— WHAT IS NEEDED —
Locate the string "Pack" in the records below. Copy every line where it occurs.

— INFORMATION —

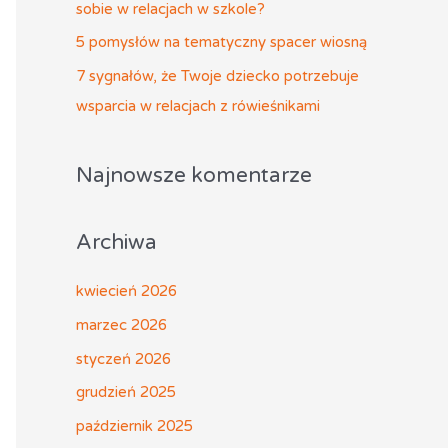
sobie w relacjach w szkole?
5 pomysłów na tematyczny spacer wiosną
7 sygnałów, że Twoje dziecko potrzebuje
wsparcia w relacjach z rówieśnikami
Najnowsze komentarze
Archiwa
kwiecień 2026
marzec 2026
styczeń 2026
grudzień 2025
październik 2025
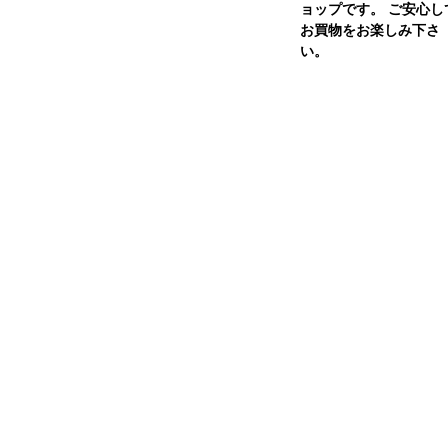
ョップです。 ご安心し
お買物をお楽しみ下さ
い。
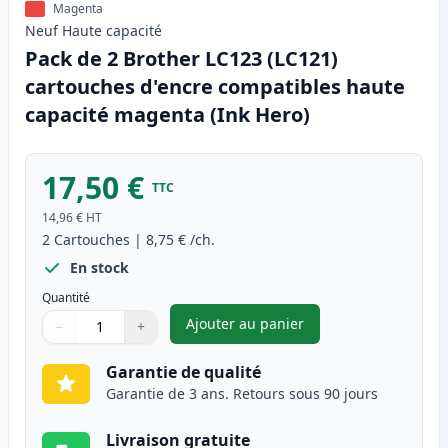
Magenta
Neuf
Haute
capacité
Pack de 2 Brother LC123 (LC121)
cartouches d'encre compatibles haute
capacité magenta (Ink Hero)
17,50 €
TTC
14,96 €
HT
2
Cartouches
|
8,75 €
/ch.
En stock
Quantité
Ajouter au panier
−
+
,
Pack de 2 Brother LC123 (LC1
Quantité
Utilisez les boutons pour ajuster
Quantité
:
1
Garantie de qualité
Garantie de 3 ans. Retours sous 90 jours
Livraison gratuite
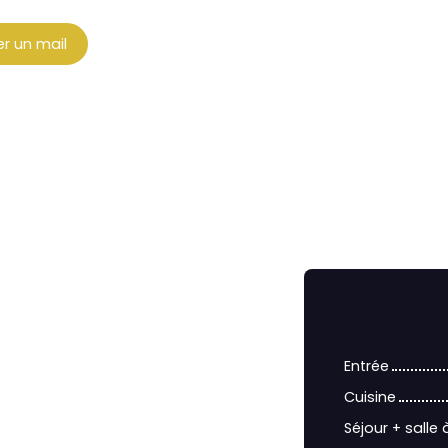
r un mail
Entrée
Cuisine
Séjour + salle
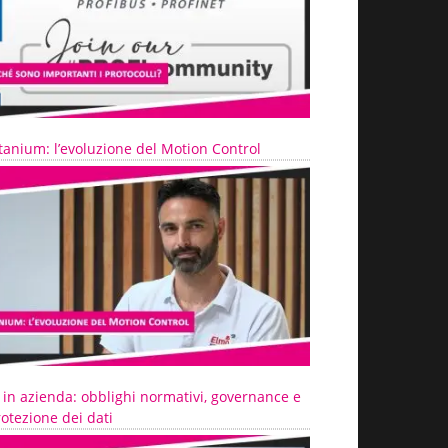
tanium: l’evoluzione del Motion Control
 in azienda: obblighi normativi, governance e
otezione dei dati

— RESPONSE AREA —
Pack de 2 Brother LC123 (LC121)
Pack de 2 Brother LC123 (LC1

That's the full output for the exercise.